= What this task involves =
Please return only the lines from the one holding "middle pip: (717, 503)" through the one holding "pinky tip: (581, 576)", exactly as they appear in the records below, both ends included.

╭──

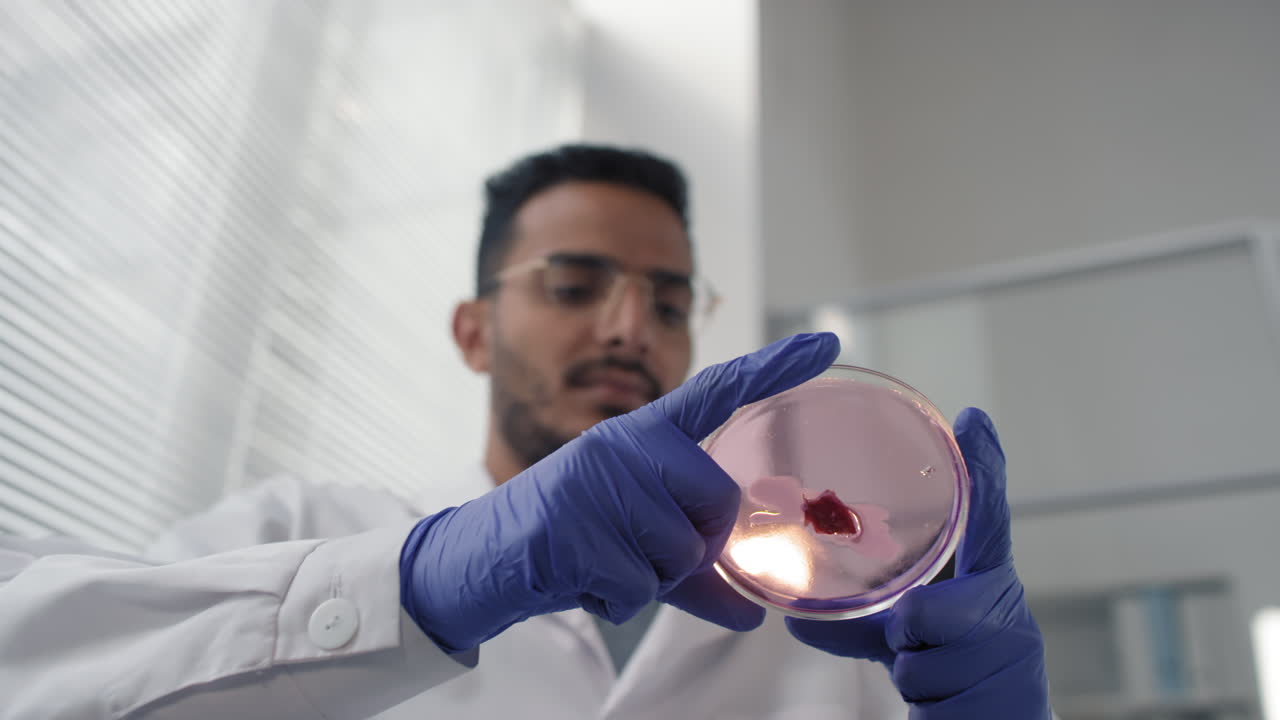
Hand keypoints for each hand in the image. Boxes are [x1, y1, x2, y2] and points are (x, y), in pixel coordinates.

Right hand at [400, 333, 838, 652]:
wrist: (476, 559)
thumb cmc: (568, 543)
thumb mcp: (637, 549)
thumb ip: (696, 574)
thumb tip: (754, 613)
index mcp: (641, 435)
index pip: (716, 392)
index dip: (774, 367)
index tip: (828, 341)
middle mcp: (621, 442)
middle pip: (717, 503)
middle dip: (693, 547)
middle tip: (640, 551)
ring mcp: (594, 479)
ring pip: (681, 551)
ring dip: (649, 579)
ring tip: (601, 560)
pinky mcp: (570, 524)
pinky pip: (639, 586)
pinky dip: (616, 599)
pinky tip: (581, 576)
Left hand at [786, 408, 1050, 718]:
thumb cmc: (950, 678)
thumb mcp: (902, 643)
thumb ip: (860, 622)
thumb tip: (796, 618)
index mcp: (986, 581)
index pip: (986, 518)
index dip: (984, 470)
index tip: (973, 420)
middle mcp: (1008, 607)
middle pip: (928, 597)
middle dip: (912, 622)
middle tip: (914, 639)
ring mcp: (1012, 649)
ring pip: (917, 639)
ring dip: (910, 665)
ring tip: (936, 678)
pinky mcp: (1007, 691)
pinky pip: (924, 677)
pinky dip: (922, 694)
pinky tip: (947, 702)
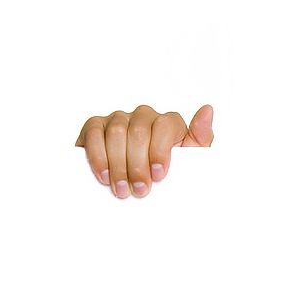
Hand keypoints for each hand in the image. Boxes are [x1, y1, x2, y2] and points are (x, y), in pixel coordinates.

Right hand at [75, 104, 213, 197]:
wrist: (146, 185)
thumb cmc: (171, 171)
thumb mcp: (192, 159)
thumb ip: (201, 137)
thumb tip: (207, 110)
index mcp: (169, 122)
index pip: (165, 126)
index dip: (160, 151)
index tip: (159, 176)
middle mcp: (144, 115)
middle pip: (138, 132)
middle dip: (138, 165)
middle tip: (140, 190)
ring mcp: (119, 118)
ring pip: (116, 132)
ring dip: (118, 164)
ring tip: (123, 189)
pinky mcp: (96, 126)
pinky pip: (93, 133)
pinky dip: (97, 156)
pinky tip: (104, 176)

╰──

= Task output =
middle pip: (717, 503)
middle dip: (693, 547)
middle tip: (640, 551)
ring mcp: (594, 479)
ring pip: (681, 551)
ring dip: (649, 579)
ring tip: (601, 560)
pinky mcp: (570, 524)
pinky pip: (639, 586)
pinky dip: (616, 599)
pinky tip: (581, 576)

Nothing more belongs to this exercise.